Como lo ha mostrado la profesora de derecho constitucional de la Universidad de Nueva York, Maggie Blackhawk, ella misma indígena, Estados Unidos reconoce la soberanía preexistente y el autogobierno de las naciones nativas americanas y ese reconocimiento estructura el sistema federal estadounidense. El repetido argumento de que la Constitución es indigenista solo muestra ignorancia histórica. El indigenismo, que es una ideología emanada principalmente del Estado y no de los mismos movimientos sociales y políticos indígenas, como por ejemplo en México, buscaba relegar a los indígenas al museo, lejos de cualquier capacidad política, y unificar la nación a través de una cultura en que prime lo hispano y lo blanco y que diluya lo indígena, como preconizó José Vasconcelos.
En el caso chileno, el prejuicio contra los indígenas afirma que su participación no va a aportar socialmente porque sus costumbres están anquilosadas, ignorando los debates, los movimientos y la diversidad política en el seno de las comunidades indígenas. En realidad, lo plurinacional reconoce que el país está compuesto de distintos grupos sociales, mismos que tienen un derecho inalienable a participar políticamente desde su propia condición, que estos grupos han sido históricamente alienados y discriminados por un Estado que se reclama solo de una nación pero que excluye, silenciándolas y omitiéndolas al modo de la historiografía propugnada por Sergio Villalobos, a las naciones distintas de la chilena que, sin embargo, existían desde mucho tiempo antes y que ya habían sido reconocidas como sujetos de soberanía por el Imperio español por medio de tratados que hoy llamaríamos internacionales, los famosos “parlamentos hispano-mapuches”, desde el siglo XVII, casi doscientos años de que existiera la República de Chile.
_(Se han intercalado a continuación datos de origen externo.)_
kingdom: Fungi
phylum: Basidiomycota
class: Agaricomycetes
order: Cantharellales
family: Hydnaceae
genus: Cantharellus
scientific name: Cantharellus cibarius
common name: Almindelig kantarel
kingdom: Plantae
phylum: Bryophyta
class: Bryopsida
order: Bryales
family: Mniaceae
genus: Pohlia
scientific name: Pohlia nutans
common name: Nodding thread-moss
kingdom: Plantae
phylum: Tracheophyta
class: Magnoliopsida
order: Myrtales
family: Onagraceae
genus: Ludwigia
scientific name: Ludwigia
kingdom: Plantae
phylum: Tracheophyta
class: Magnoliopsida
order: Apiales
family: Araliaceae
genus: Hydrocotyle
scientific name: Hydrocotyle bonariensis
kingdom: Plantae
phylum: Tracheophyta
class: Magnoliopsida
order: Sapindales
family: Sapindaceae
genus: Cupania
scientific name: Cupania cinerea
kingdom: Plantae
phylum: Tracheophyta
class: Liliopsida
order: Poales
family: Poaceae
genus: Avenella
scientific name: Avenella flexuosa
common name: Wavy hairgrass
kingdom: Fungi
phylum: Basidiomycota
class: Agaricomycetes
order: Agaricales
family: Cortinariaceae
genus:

Más que plantear una unidad nacional o derechos individuales, lo más importante, a mi parecer, es no perder de vista el pacto republicano, es decir, ninguna institución, pública o privada, puede estar por encima de la ley, pero esta ha de ser la expresión de la voluntad de preservar los derechos humanos, en toda su expresión. Nadie puede estar por encima de la ley, ni la Iglesia católica ni los pueblos indígenas, ni los chilenos ni los ciudadanos extranjeros, ni las mineras ni Carabineros. Pero la ley no puede estar por encima de los principios democráticos y estos, hoy, se leen de forma social, ecológica y con irrestricto apego a la defensa de la pluralidad y la diversidad. La ley debe ser la expresión de los consensos sociales, pero, también y no es menos importante, el cauce de los disensos legítimos.
Maquiavelo ya recomendaba al príncipe ser más temido que amado. Hobbes hace del miedo al soberano una fuente de poder. Ninguno de los dos fue un pensador democrático. Y lo que la sociedad chilena ha ido exigiendo sin cejar en los últimos años es más democracia, más bien común y más equidad. Quien se acoja al principio del miedo como estrategia política deberá responder, más pronto que tarde, a las consecuencias de sus acciones y a la ruptura del pacto que fundó y refunda esta República.